New Delay on Borrower-Defense Rule
October 23, 2017
The Department of Education on Friday issued a new delay of the Obama administration’s borrower-defense rule that would block it from going into effect until the conclusion of a bureaucratic rewrite of the rule expected to conclude by 2019.
Education Secretary Betsy DeVos announced in June that she would block the rule, which was set to go into effect July 1. She also said she would appoint a negotiated rule-making committee to produce a new regulation that would reflect the concerns of many higher ed institutions.
That announcement cited an ongoing legal challenge from an association of California for-profit colleges and a section of the Administrative Procedure Act allowing for delay of the effective date of a new federal rule pending judicial review. But the new effective date of the rule was July 1, 2018. The proposal released by the department Friday would push that date to July 1, 2019. The department cited the timeline of the negotiated rule-making process, which begins this fall, in making the additional delay.
Senator Patty Murray, the ranking Democrat on the Senate education committee, blasted the new delay Friday.

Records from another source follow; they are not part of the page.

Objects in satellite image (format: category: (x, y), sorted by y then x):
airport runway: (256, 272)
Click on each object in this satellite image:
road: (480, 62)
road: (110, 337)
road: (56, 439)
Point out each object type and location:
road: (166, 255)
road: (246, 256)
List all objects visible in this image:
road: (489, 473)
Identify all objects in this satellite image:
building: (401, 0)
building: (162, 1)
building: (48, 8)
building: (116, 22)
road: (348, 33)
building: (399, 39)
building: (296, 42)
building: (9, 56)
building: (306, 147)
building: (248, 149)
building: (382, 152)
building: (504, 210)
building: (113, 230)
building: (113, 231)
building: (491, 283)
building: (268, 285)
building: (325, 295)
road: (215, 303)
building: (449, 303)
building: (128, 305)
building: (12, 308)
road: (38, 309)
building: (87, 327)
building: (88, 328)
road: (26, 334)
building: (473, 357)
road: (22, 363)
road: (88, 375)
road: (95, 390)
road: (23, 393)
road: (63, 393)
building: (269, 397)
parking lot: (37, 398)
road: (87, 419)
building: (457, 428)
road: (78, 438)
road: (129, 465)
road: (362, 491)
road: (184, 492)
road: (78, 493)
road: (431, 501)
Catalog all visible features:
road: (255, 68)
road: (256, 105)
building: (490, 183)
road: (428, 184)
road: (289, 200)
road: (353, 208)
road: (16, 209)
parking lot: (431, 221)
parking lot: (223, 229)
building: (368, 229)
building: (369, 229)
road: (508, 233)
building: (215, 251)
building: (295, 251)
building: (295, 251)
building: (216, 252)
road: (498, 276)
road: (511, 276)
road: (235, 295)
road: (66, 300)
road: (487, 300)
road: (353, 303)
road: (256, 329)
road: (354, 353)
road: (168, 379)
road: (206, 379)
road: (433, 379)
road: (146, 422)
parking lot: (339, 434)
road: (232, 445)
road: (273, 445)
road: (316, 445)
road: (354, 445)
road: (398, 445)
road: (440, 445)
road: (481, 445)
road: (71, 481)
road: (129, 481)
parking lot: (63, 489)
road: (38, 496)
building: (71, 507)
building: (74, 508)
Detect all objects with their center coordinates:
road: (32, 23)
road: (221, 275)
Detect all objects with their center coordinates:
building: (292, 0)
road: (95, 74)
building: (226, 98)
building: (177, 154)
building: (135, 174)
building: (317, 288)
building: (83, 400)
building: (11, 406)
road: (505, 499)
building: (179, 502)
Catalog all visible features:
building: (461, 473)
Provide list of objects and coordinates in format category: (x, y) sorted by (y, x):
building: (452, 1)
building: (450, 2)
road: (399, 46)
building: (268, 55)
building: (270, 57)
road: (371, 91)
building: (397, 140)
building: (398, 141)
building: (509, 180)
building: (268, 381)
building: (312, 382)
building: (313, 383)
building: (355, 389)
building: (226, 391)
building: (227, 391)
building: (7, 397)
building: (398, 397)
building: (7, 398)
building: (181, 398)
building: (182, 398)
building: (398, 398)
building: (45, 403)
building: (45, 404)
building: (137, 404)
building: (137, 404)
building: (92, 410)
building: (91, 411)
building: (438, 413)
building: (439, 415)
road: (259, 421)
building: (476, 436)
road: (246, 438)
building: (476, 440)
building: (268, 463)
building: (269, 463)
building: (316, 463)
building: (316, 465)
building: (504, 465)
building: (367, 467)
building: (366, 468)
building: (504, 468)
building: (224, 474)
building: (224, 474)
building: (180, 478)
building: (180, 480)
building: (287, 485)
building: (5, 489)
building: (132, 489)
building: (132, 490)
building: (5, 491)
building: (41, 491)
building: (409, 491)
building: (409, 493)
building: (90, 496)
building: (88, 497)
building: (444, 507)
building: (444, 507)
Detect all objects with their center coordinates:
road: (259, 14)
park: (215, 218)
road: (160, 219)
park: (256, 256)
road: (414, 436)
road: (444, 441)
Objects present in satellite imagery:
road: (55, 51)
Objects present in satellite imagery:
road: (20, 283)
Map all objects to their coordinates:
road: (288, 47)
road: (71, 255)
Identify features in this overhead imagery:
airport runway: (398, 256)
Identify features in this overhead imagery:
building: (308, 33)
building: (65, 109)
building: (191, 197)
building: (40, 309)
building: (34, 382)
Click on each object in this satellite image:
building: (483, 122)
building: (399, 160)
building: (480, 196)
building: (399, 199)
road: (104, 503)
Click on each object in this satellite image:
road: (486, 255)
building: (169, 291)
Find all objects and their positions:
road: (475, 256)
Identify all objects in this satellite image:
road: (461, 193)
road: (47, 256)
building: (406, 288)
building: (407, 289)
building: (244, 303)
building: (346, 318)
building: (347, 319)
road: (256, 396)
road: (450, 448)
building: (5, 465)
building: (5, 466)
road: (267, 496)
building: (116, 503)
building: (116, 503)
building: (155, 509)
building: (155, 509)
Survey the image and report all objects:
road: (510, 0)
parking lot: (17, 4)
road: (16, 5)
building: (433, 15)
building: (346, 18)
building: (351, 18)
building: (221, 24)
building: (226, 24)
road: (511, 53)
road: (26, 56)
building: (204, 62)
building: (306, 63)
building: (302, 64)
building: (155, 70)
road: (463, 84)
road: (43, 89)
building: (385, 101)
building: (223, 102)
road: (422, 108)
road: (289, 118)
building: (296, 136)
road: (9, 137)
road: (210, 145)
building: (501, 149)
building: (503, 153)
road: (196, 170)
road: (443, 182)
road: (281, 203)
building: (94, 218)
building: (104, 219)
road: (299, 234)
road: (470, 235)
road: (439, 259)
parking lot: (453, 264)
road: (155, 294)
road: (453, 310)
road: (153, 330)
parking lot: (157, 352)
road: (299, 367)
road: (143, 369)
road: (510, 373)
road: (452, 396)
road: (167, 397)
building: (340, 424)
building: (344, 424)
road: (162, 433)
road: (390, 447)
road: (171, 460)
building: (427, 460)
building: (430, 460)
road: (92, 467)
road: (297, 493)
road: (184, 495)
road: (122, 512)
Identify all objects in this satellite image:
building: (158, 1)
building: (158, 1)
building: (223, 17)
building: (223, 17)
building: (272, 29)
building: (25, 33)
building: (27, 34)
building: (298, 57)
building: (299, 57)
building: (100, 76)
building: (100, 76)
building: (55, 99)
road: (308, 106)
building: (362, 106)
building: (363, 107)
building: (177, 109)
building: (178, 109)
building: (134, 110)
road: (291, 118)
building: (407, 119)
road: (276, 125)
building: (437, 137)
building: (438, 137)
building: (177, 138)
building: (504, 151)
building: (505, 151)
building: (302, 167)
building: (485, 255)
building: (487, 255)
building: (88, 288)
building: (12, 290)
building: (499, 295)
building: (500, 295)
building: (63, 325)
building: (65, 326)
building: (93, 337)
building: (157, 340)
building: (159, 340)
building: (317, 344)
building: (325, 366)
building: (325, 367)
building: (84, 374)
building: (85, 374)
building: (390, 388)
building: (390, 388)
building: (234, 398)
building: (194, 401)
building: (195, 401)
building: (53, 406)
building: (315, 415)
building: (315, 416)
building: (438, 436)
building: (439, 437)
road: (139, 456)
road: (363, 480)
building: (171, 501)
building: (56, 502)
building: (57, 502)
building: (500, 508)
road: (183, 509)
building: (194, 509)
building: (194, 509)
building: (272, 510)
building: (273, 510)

“Given the significant number of former for-profit college executives employed by the Department of Education, it’s no surprise Secretary DeVos is doubling down on her commitment to put corporations’ bottom lines ahead of students and borrowers’ best interests,” she said. “Instead of giving predatory corporations the green light to continue to take advantage of students, Secretary DeVos needs to stop these outrageous delays and start providing relief to the tens of thousands of students who have been cheated out of their education and savings.”